━━━━━ Selected text ━━━━━
Wild Poses is short subject in the Our Gang (The Little Rascals) series.
It was produced and directed by Robert F. McGowan for Hal Roach Studios and first released on October 28, 1933 by Metro-Goldwyn-Mayer. It was the 125th Our Gang short that was released.

A sequel to the previous Our Gang short, Bedtime Worries, Wild Poses features a brief cameo by Laurel & Hardy.

Plot 
Otto Phocus (Franklin Pangborn) is a haughty photographer hellbent on taking a formal portrait of a terrified Spanky (George McFarland). The little guy has been told by the gang that Phocus plans to "shoot" him; thinking the camera is a cannon. This leads Spanky to avoid having his picture taken, and his habit of punching Phocus in the face with regularity.

Phocus serves as Spanky's foil in other ways as well. He tries to get Spanky to pose with an exaggerated sweet smile on his face; when Spanky sees Phocus' ridiculous grimace he turns to his Dad (Emerson Treacy) and says, "Hey Pop, do you see what I see?" Later, when Spanky's friends have filled the rubber shutter bulb with water, and Phocus squeezes it, squirting Spanky's Dad with water, his Mom (Gay Seabrook) tells Spanky, "That's how they take watercolor pictures."
Finally, after having successfully taken Spanky's picture, Phocus discovers the gang exposed his photographic plates, rendering "all my lovely work for nothing!". Spanky responds to the photographers request for "one more bust" with a punch in the nose before his family leaves the studio in disgust.

Cast

The Gang
 George McFarland as Spanky
 Matthew Beard as Stymie
 Tommy Bond as Tommy
 Jerry Tucker as Jerry
 Georgie Billings as Darby

Additional cast
 Gay Seabrook as Gay, Spanky's mother
 Emerson Treacy as Emerson, Spanky's father
 Franklin Pangborn as Otto Phocus, the portrait photographer
 Georgie Billings as Georgie
 Stan Laurel and Oliver Hardy as Babies
 George Stevens, Jr. as Role unknown (scenes deleted)
━━━━━
◆ Task to complete
Extend the article on the Our Gang short Wild Poses, picking up right after the last line of its cast list. The data after this point isn't needed.
━━━━━ Data excerpt ━━━━━
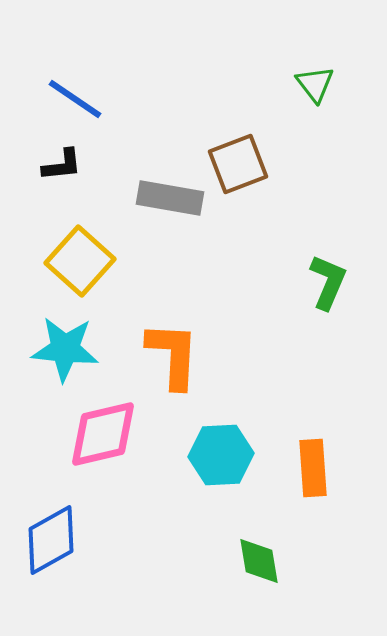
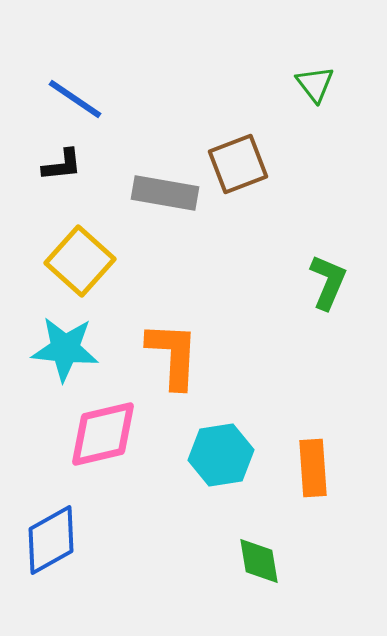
gray rectangle: moved 5 px left, 5 px up
cyan hexagon: rotated 6 degrees counterclockwise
━━━━━
◆ Answer to this task
Laurel and Hardy cameo 
At the beginning of the film, a salesman is seen soliciting Otto Phocus' services throughout a residential neighborhood. At one home, he tells a housewife that she has "two of the most photogenic children" he has ever seen.

The camera cuts to reveal the woman's two children, portrayed in a brief cameo by Laurel and Hardy, dressed in baby clothes and using giant sets from their short Brats (1930). Laurel and Hardy briefly fight over a baby bottle, until Laurel eye-pokes Hardy and emerges victorious as the scene transitions to set the main plot in motion.

Notes
Wild Poses was the last Our Gang short directed by Robert McGowan until 1936's Divot Diggers. The entire film employs background music again, now a mix of Leroy Shield recordings and other studio recordings. The film was done with a feel of a sitcom and focuses again around Spanky. The depleted gang, now only three children (Georgie Billings plays a kid Darby who is with his mom and not part of the gang) basically is in the background throughout the episode, though unlike Bedtime Worries, they do not appear to be homeless.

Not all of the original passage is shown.